**TASK BRIEF**
Rewrite the rows between the line holding "Which series reaches" and the line holding "-, down, up", inclusive, putting "largest" in place of "maximum" and changing nothing else. Leave the pictures out of your answer.

**THE DATA**

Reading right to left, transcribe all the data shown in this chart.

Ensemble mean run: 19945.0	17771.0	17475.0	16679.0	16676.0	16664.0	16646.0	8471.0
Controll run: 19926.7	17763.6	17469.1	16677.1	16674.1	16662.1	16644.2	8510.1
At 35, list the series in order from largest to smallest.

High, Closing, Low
...
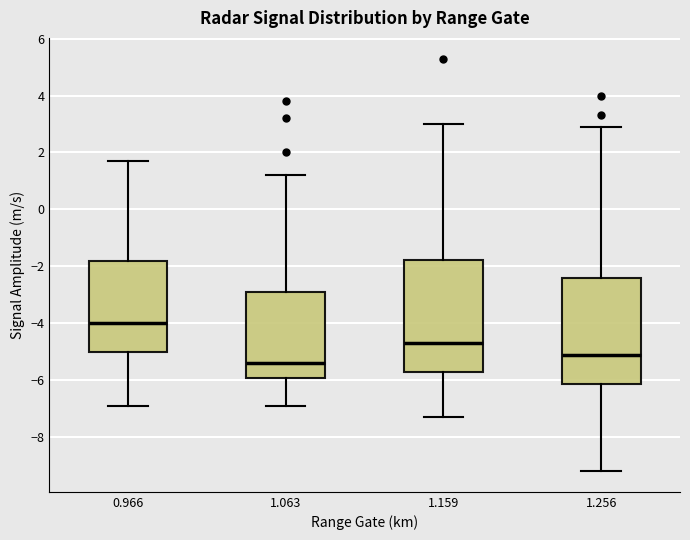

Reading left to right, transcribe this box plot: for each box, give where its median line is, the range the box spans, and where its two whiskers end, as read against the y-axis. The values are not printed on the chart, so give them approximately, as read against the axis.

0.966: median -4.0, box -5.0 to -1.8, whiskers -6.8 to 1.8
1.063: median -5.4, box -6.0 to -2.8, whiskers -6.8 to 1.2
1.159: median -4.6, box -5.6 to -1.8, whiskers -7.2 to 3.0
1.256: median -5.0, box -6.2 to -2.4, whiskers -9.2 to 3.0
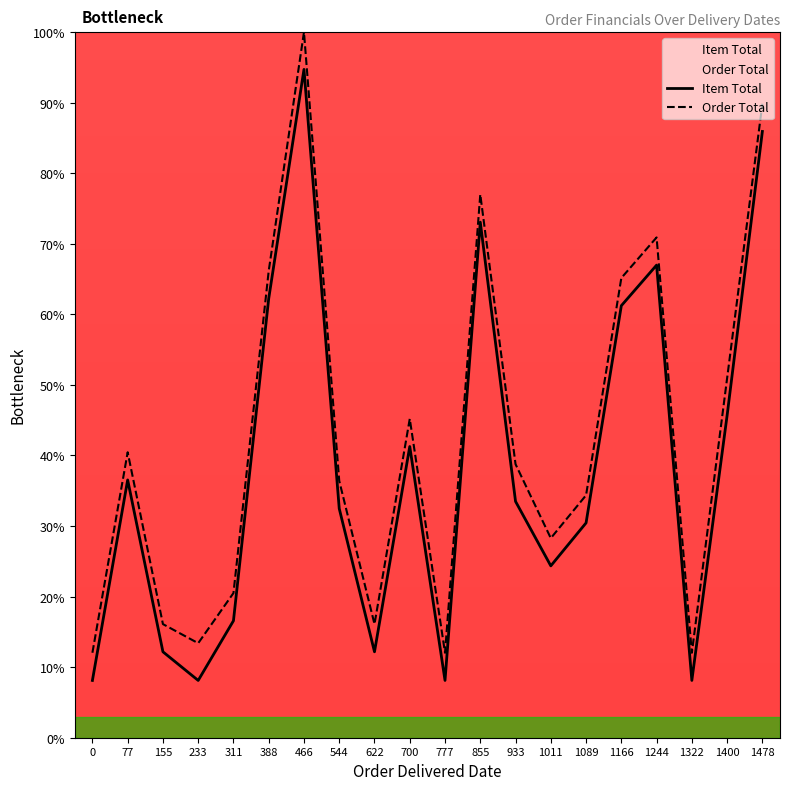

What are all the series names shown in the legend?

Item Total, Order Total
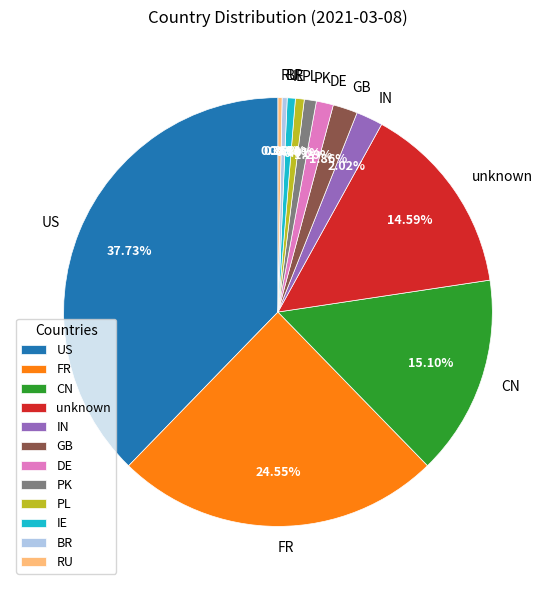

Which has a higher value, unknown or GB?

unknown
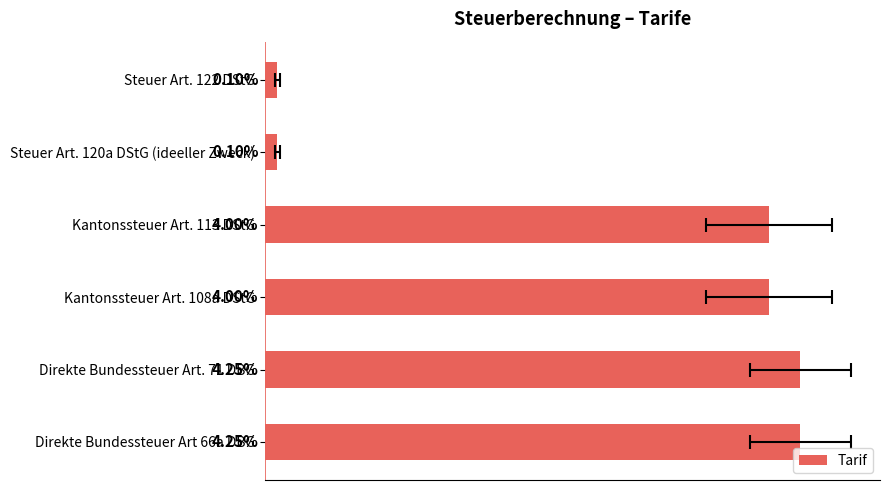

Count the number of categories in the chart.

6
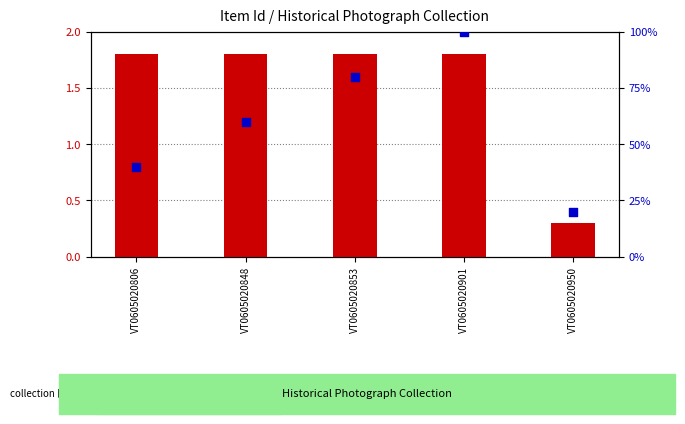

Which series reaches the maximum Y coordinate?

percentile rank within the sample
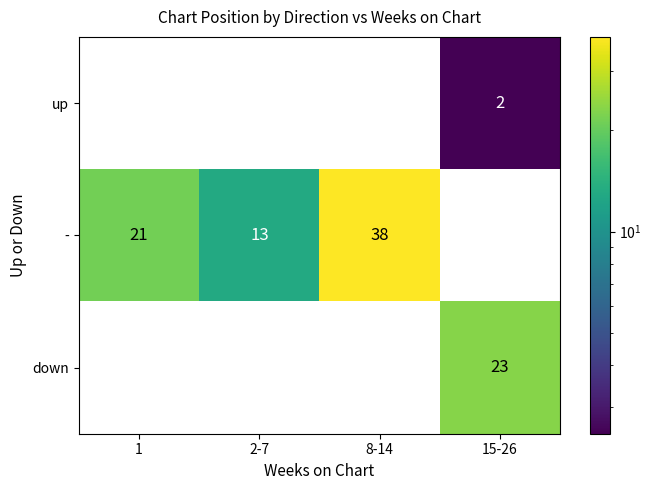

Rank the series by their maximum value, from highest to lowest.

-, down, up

**ANSWER SPACE**
Which series reaches the largest Y coordinate?

percentile rank within the sample

Rank the series by their largest value, from highest to lowest.

-, down, up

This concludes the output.